Por otro lado, el pasado 17 de diciembre el Congreso aprobó la proposición de Ley Orgánica de regulación de la eutanasia. La norma tiene que pasar todavía por el Senado, pero se prevé que en marzo del año que viene se apruebe definitivamente. En ese momento, España pasará a ser el cuarto país europeo donde se permita el derecho a la eutanasia. La aprobación en el Congreso ha sumado 198 votos a favor frente a 138 en contra (y dos abstenciones), un elevado acuerdo parlamentario —solo PP, Vox y UPN han respaldado el “no”, aunque argumentando motivos diferentes— que se corresponde con el amplio apoyo que venía recabando entre la opinión pública española una ley de muerte digna como la aprobada este mes: según datos de Metroscopia, del 53% de los españoles que se mostraba a favor en 1998 se ha pasado al 87% de hace tan solo un año (porcentaje que incluye a la mayoría de votantes del PP, de Vox y, también, de los católicos practicantes).

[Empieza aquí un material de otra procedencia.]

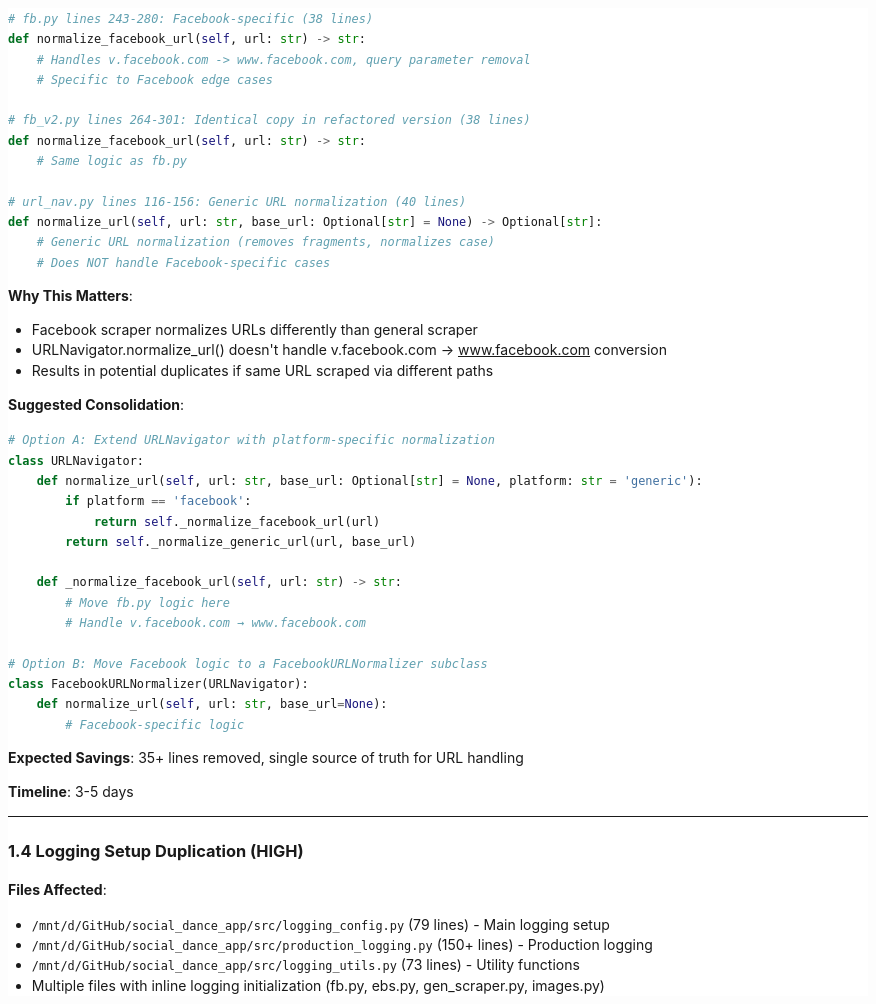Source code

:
 ```python
# fb.py lines 243-280: Facebook-specific (38 lines)
def normalize_facebook_url(self, url: str) -> str:
    # Handles v.facebook.com -> www.facebook.com, query parameter removal
    # Specific to Facebook edge cases

# fb_v2.py lines 264-301: Identical copy in refactored version (38 lines)
def normalize_facebook_url(self, url: str) -> str:
    # Same logic as fb.py

# url_nav.py lines 116-156: Generic URL normalization (40 lines)
def normalize_url(self, url: str, base_url: Optional[str] = None) -> Optional[str]:
    # Generic URL normalization (removes fragments, normalizes case)
    # Does NOT handle Facebook-specific cases
```

**Why This Matters**:
- Facebook scraper normalizes URLs differently than general scraper
- URLNavigator.normalize_url() doesn't handle v.facebook.com → www.facebook.com conversion
- Results in potential duplicates if same URL scraped via different paths

**Suggested Consolidation**:

```python
# Option A: Extend URLNavigator with platform-specific normalization
class URLNavigator:
    def normalize_url(self, url: str, base_url: Optional[str] = None, platform: str = 'generic'):
        if platform == 'facebook':
            return self._normalize_facebook_url(url)
        return self._normalize_generic_url(url, base_url)
    
    def _normalize_facebook_url(self, url: str) -> str:
        # Move fb.py logic here
        # Handle v.facebook.com → www.facebook.com

# Option B: Move Facebook logic to a FacebookURLNormalizer subclass
class FacebookURLNormalizer(URLNavigator):
    def normalize_url(self, url: str, base_url=None):
        # Facebook-specific logic
```

**Expected Savings**: 35+ lines removed, single source of truth for URL handling

**Timeline**: 3-5 days

---

### 1.4 Logging Setup Duplication (HIGH)

**Files Affected**:
- `/mnt/d/GitHub/social_dance_app/src/logging_config.py` (79 lines) - Main logging setup
- `/mnt/d/GitHub/social_dance_app/src/production_logging.py` (150+ lines) - Production logging
- `/mnt/d/GitHub/social_dance_app/src/logging_utils.py` (73 lines) - Utility functions
- Multiple files with inline logging initialization (fb.py, ebs.py, gen_scraper.py, images.py)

Sin duda, el multipartidismo implica en ocasiones una elevada polarización del debate y de los espacios políticos porque los partidos intentan diferenciarse de otras formaciones con las que compiten por el mismo electorado aumentando el grado de confrontación —y a veces de crispación— política. Pero, como contrapartida, el multipartidismo promueve democracias más plurales, más negociadas, más necesitadas de acuerdos. Y a tenor de los hechos, parece que más allá de la evidente polarización partidista o de bloque actualmente presente en la vida política española — y que la pandemia del coronavirus ha venido, incluso, a exacerbar— hay ciertos espacios de consenso (delimitados por políticas concretas) que permitirían llegar a esos acuerdos entre diferentes formaciones políticas tan necesarios y demandados. Aunque para ello, en ocasiones, haya que optar por el mal menor.

José Pablo Ferrándiz es doctor en Sociología, Investigador Principal de Metroscopia y profesor en la UC3M.